The liberal mayor who winds up calling in the national guard (who’s pressured to call in the guard), Woody Harrelson’s policeman, who’s more interested in his wife’s pregancy than in beating up protesters AND who has the common sense to ask for a few says off because he KNOWS he’s a ticking time bomb, and of course the media, all of them are caught up in powerful forces they have NO understanding of (as opposed to the activists who have some understanding of it). The message is pretty clear. A wealthy northern (and fairly progressive) city like Seattle has to turn itself into a police state BECAUSE capitalism demands it. Imagine what happens in poorer cities in the global south. Think about how the national conventions of both major political parties DEMAND a police state in (once again relatively progressive) places like Minneapolis, Denver, and NYC).
When Woody Harrelson’s cop winds up hunting a protester in a church like a predator and the staff at the church do nothing to interfere with it, it’s clear that Townsend is saying that “nothing is sacred”, that the country is basically a fasicst police state.
What makes Seattle in 1999 important (as opposed to NYC in 2004) is that this was where the post Church Committee, post Watergate template was set. America would no longer act with restraint to defend capitalism against its own people. NYC in 2004 and Minneapolis in 2008 are just the continuation of it.
The real hero of this movie, interestingly enough, isn’t Michelle Rodriguez’s anarchist. It’s Connie Nielson’s TV news fembot. Unlike Harrelson’s cop she knows that she’s at a turning point and she has to make a decision, give up her privilaged position in society or be complicit in repression. And she makes the right choice.
Iris said
I might be wrong, but the feeling I get when I see this event made into a hollywood movie is that it is being made ‘history’; like it loses immediacy. I feel like the realm of the corporate Media removes events and politics from popular interpretation and sets it ‘Out There’. There is a real partition between corporate media and the masses–we don’t have access and don’t really produce our own meaning. The internet has changed this of course.
It connects into some thoughts I’ve been having about producing creative media and putting out good analyses–something anarchists are pretty good at (the popular press part).

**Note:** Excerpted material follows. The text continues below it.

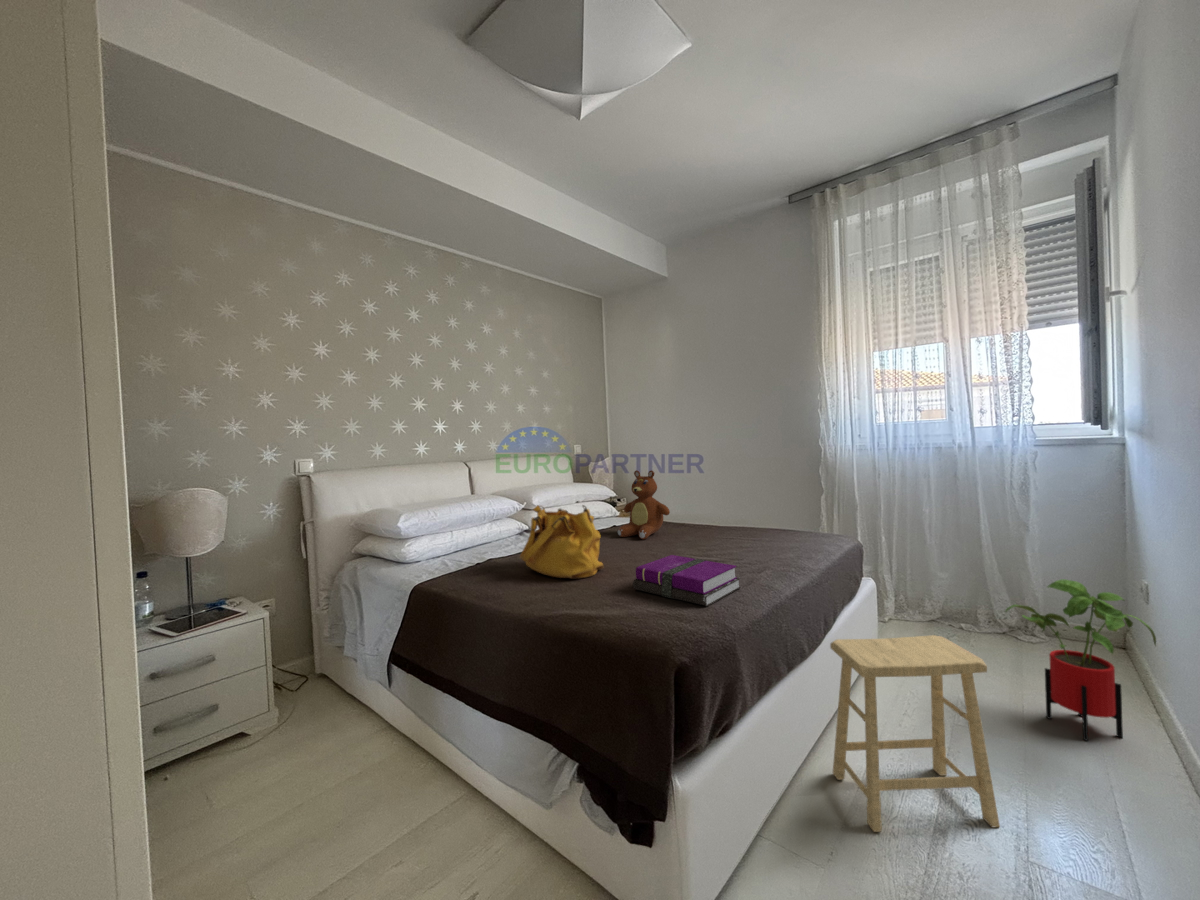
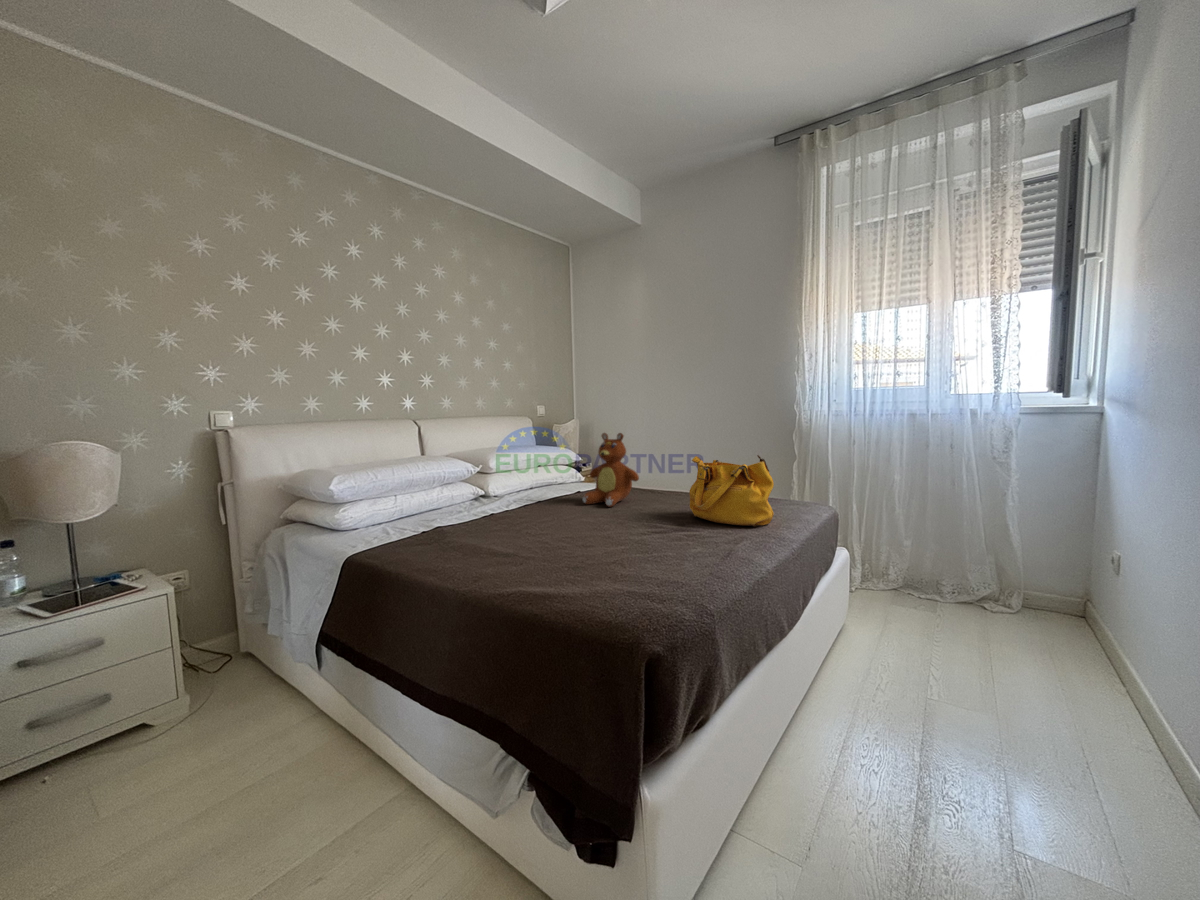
handbag: present [520,505,603,579] -> present [689,455,774,526]
notebook: present [633,555,741,606] -> none [598,524,718,583]
house plant: present [1006,579,1156,741] -> none [983,552,1134,714]
footstool: present [830,635,1000,832] -> none [807,612,981,822]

Also, I say this with out knowing much about who funded, produced and distro’d this film.
Stanley W. Rogouski said
I might be wrong, but the feeling I get when I see this event made into a hollywood movie is that it is being made ‘history’; like it loses immediacy
That is ASBSOLUTELY how the reviews in the corporate press are spinning it.
In the Star Ledger (the big paper in north Jersey)
Yes, “the people / united / will never be defeated,” and all that. But his heroes’ impassioned speeches about endangered turtles and mighty redwoods don’t seem quite so vital now. And while outsourcing continues to be a problem (although not for the Third World countries gaining those jobs), it’s nothing the film explicitly explores.
These protestors were willing to stand and be counted — and, often, beaten — for a point. But for all its speeches and scary graphics, Townsend’s script fails to make it clear why we should care today.
J. Hoberman in the Village Voice:
Flapping like a scarecrow in the wind, Battle in Seattle is too frantic to make more than a transitory impression, yet too responsibly hackneyed in its characterizations to achieve pure tabloid hysteria. In that sense, it’s true to the actual event. The impression that the movie leaves is less what the French activist Yves Frémion termed an “orgasm of history” than a hiccup. The world held its breath and moved on.